Factor IXa is a plasma serine protease involved in the regulation of blood coagulation. While blood coagulation is a necessary and important part of the regulation of an organism's homeostasis, abnormal blood coagulation can also have deleterious effects. For instance, thrombosis is the formation or presence of a blood clot inside a blood vessel or cavity of the heart. Such a blood clot can lodge in a blood vessel blocking circulation and inducing a heart attack or stroke. Thromboembolic disorders are the largest cause of mortality and disability in the industrialized world.
Blood clotting is a process of control of the blood stream essential for the survival of mammals. The process of clotting, and the subsequent dissolution of the clot after wound healing has taken place, commences after vascular damage, and can be divided into four phases. The first phase, vasoconstriction or vasocontraction, can cause a decrease in blood loss in the damaged area. In the next phase, platelet activation by thrombin, platelets attach to the site of the vessel wall damage and form a platelet aggregate. In the third phase, formation of clotting complexes leads to massive formation of thrombin, which converts soluble fibrinogen to fibrin by cleavage of two small peptides. In the fourth phase, after wound healing, the thrombus is dissolved by the action of the key enzyme of the endogenous fibrinolysis system, plasmin.

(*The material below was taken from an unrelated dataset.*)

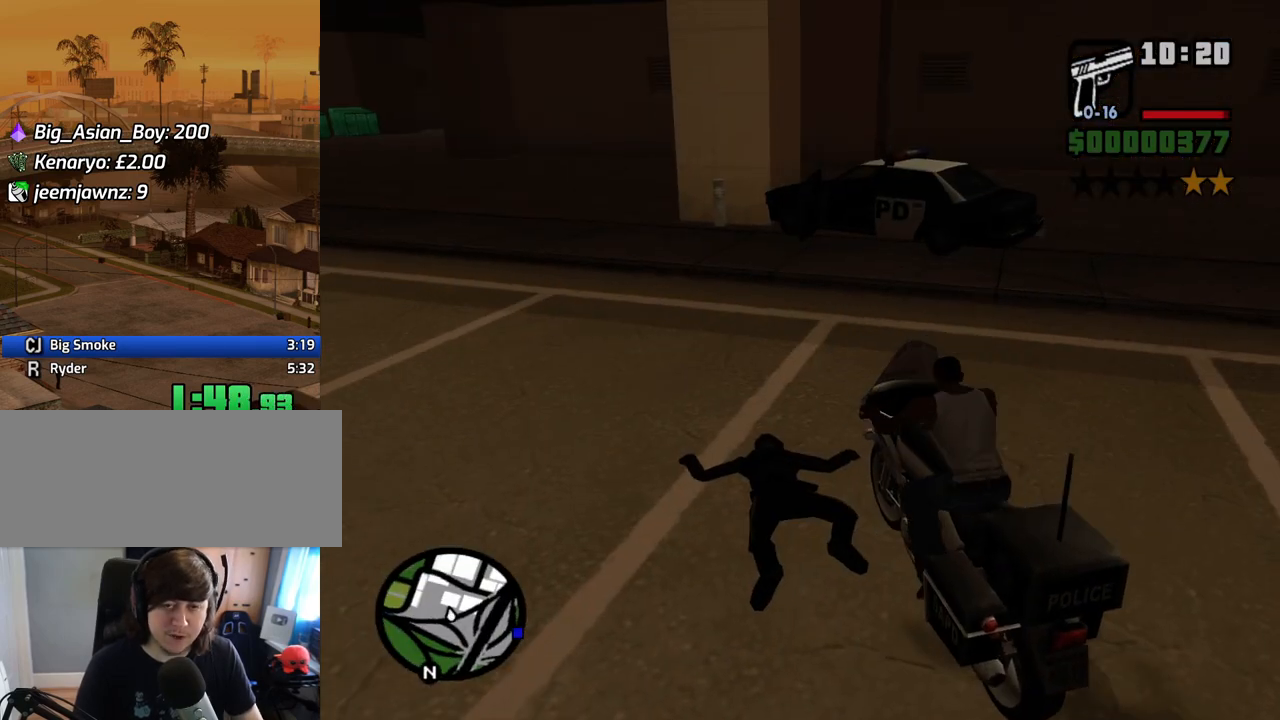
{"keys": ["w"], "mouse": [], "events": [[50, "2", "down"], [184, "2", "up"], [234, "2", "down"], [385, "2", "up"], [419, "2", "down"], [452, "a", "up"], [503, "2", "up"]]}
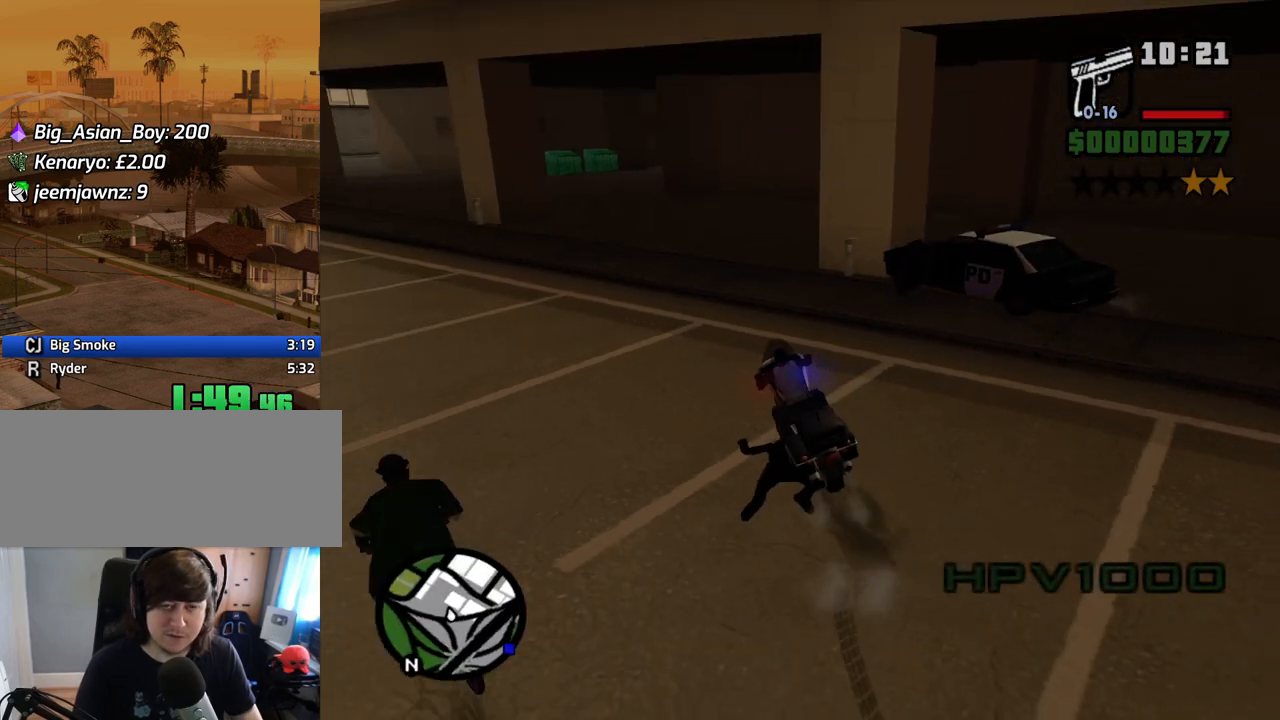
{"keys": ["2", "w"], "mouse": [], "events": [[100, "2", "down"], [234, "2", "up"], [284, "2", "down"], [368, "2", "up"], [469, "2", "down"]]}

Two alternative pathways can lead to the formation of a fibrin clot, the intrinsic and the extrinsic pathway. These pathways are initiated by different mechanisms, but in the later phase they converge to give a common final path of the clotting cascade. In this final path of clotting, clotting factor X is activated. The activated factor X is responsible for the formation of thrombin from the inactive precursor prothrombin circulating in the blood. The formation of a thrombus on the bottom of a vessel wall abnormality without a wound is the result of the intrinsic pathway. Fibrin clot formation as a response to tissue damage or an injury is the result of the extrinsic pathway. Both pathways comprise a relatively large number of proteins, which are known as clotting factors. The intrinsic pathway requires the clotting factors V, VIII, IX, X, XI and XII and also prekallikrein, high molecular weight kininogen, calcium ions and phospholipids from platelets. Clotting factor IX can be activated by means of the intrinsic pathway and the extrinsic pathway. The activation of factor IXa is thus a central point of intersection between the two pathways of activation of clotting. Factor IXa has an important role in blood clotting. Defects in factor IXa lead to hemophilia B, while increased concentrations of factor IXa in the blood lead to a significantly increased risk of thrombosis formation (Weltermann A, et al., J Thromb Haemost. 2003; 1: 28-32). The regulation of factor IXa activity can reduce thrombus formation in animal models (Feuerstein G Z, et al., Thromb Haemost. 1999; 82: 1443-1445). Vijaykumar et al., Bioorganic & Medicinal Chemistry Letters (2006), 16 (10), 2796-2799, discloses hydroxy pyrazole based factor IXa inhibitors.